Data Sources
Data were extracted from the CHS database. CHS is the largest integrated payer-provider healthcare organization in Israel. The CHS database contains extensive medical histories of CHS’s 4.7 million members, including COVID-19 test results and outcomes. These data repositories have been previously described in detail.13,14
Study design and population
We conducted a cohort study using CHS data to estimate the real-world effectiveness of REGEN-COV in preventing severe COVID-19-related outcomes. Eligibility criteria included: A documented first positive SARS-CoV-2 polymerase-chain-reaction (PCR) test result; a determination of being high-risk for severe COVID-19 based on medical history and clinical characteristics; age 12 years or older; and at least one year of continuous CHS membership as of the infection date. We excluded patients who were known to be infected with the omicron variant (based on sequencing of viral samples or on the S-gene target failure (SGTF) technique; the prevalence of omicron during the study period was negligible). We also excluded patients with invalid outcome data and those who received a positive PCR result during a hospitalization for another condition.
To emulate a target trial, treated patients were individually matched with untreated patients. Treated patients were those with a first positive PCR test result between September 19, 2021 and December 8, 2021 who received REGEN-COV treatment; Untreated patients were those with a first positive PCR test result between July 1, 2021 and December 8, 2021 who did not receive REGEN-COV treatment. The recruitment period for the untreated patients was a few weeks longer than for the treated patients to increase the sample size of the untreated group and allow for 1:5 matching of treated to untreated individuals.
REGEN-COV was not administered to certain high-risk individuals for a range of possible reasons, including: The patient was diagnosed before REGEN-COV was being offered by the healthcare system, logistic complexity prevented distribution of the treatment to the patient’s home, or the patient refused to receive the treatment. The index date for the treated patients was defined as the date of REGEN-COV treatment. Untreated matched patients were given an index date based on the time from infection diagnosis to treatment of the matched treated patient: e.g., if the treated patient received REGEN-COV two days after their positive PCR test result, the index date for the matched untreated patient was set to 2 days after their positive PCR test result.
Outcomes and Follow-up
Three outcomes were examined: COVID-19 related hospitalization, severe COVID-19 illness, and death due to COVID-19. The treated and untreated patients were followed until the occurrence of the outcome or until 28-days from the index date.
Covariates
Adjustment was performed in two phases.
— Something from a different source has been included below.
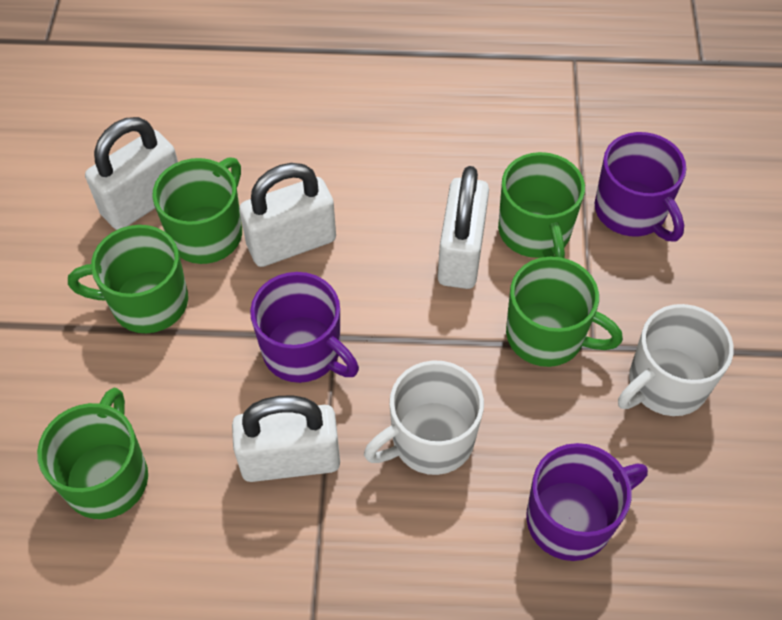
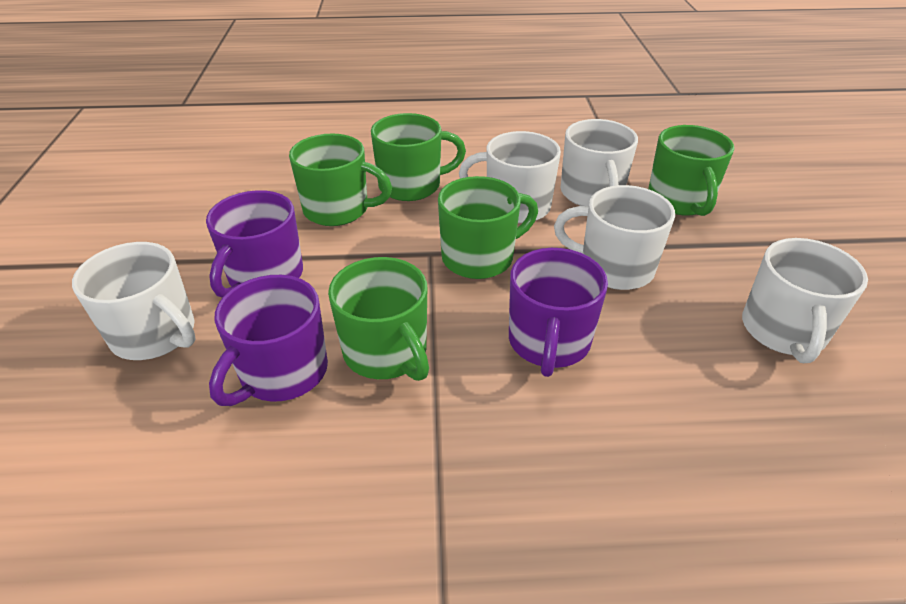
white mug: [364,360,484,475] [618,304,734,416] = 2 -> [72,242,196,360] [459,131,561,223] [554,185,675,290] [561,119,638,206] [742,238,868,363] = 5
white padlock: [85,117,178,230] [232,395,340,482] [239,163,336,267] [438,166,489,289] = 4 -> none = 0

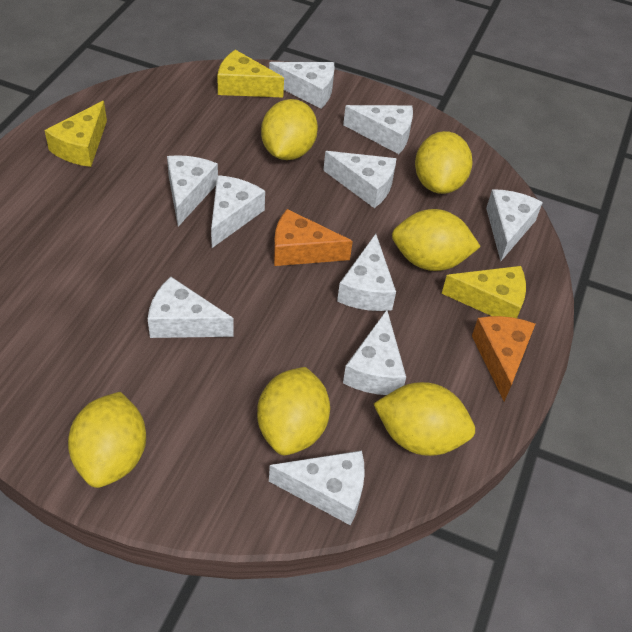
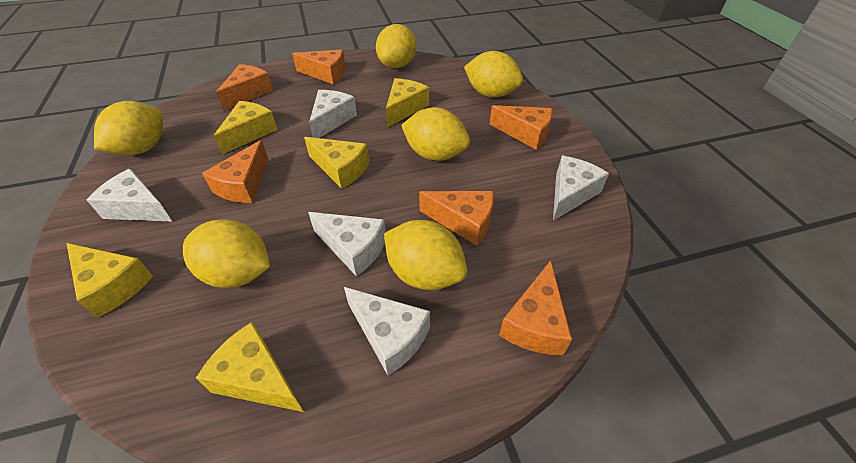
orange cheese: [274,209,353,266] [472,316,535,401] = 2 -> [202,140,268,203] [216,64,273,110] [292,50,346,85] [419,191,494,246] [489,105,552,150] [499,260,572,355] = 6
white cheese: [148,277,234,338] [167,155,218,227] [211,175,265,248] [269,62,335,109] [269,450,365,526] [323,151,396,208] [337,234,396,311] [343,105,413,154] [343,310,406,395] [486,189,543,261] = 10 -> [87,169,173,222] [308,212,386,276] [309,90,357,138] [344,287,430,375] [553,156,609,221] = 5
yellow cheese: [45,101,107,167] [217,50,284,98] [442,266,526,318] = 3 -> [66,243,153,318] [196,322,304,412] [214,101,277,155] [304,137,369,189] [386,78,429,127] = 5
First, the treated and untreated patients were matched on an initial set of confounders. Then, further adjustment was performed with a regression model. Subjects were matched on: Age, population sector (Jewish, Arab, Ultra-Orthodox), sex, socioeconomic status (SES, based on place of residence and categorized into 20 levels), body mass index (BMI, as a continuous variable), immunosuppression status, pregnancy, and calendar week of first vaccination dose. Confounders that were adjusted for in the model included: Age, sex, population sector, SES (as above), number of flu vaccines received within the 5 years prior to COVID-19 diagnosis, BMI (as a categorical variable: underweight, normal and obese), smoking status, number of COVID-19 vaccination doses received, "recent full vaccination” status, and calendar week of first vaccination dose . We also adjusted for the presence of the chronic conditions described in Supplemental Table 1. We included again in the regression model some of the variables were matched for to better control possible residual confounding, as mentioned in the statistical analysis. All variables were extracted according to the most recently documented value before the positive testing date, as recorded in the patients’ medical records. Full variable definitions are presented in Supplemental Table 2.
Matched untreated individuals who experienced an outcome between their positive PCR test date and their assigned index date were excluded. Because the index date was only set after matching (based on the timing the matched treated counterpart was treated), this exclusion could only happen after matching.
Statistical analysis
Matching was performed at a ratio of 1:5 treated to untreated individuals, using an optimal matching scheme. The Mahalanobis distance metric was used for continuous variables, and exact matching was used for categorical variables.15,16 Optimal matching minimizes the overall pair-wise distances without dependency on the order of matching.
After the matching, Cox proportional hazards models were fit for each outcome, adjusting for the abovementioned potential confounders. We report one minus the hazard ratio (HR) with 95% confidence intervals as the measure of treatment effect. Adjustment was performed using both matching and Cox modeling for two reasons: First, some of the variables were continuous and the matching was not exact. Second, not all the treated subjects had the same number of controls, due to the exclusion of controls post-matching. Missing data are rare in CHS database for the variables used, thus we used complete case analysis.
A subgroup analysis by age group (<60 or ≥60 year old) was conducted as a secondary analysis.
Ethics
This study was approved by the CHS Institutional Review Board.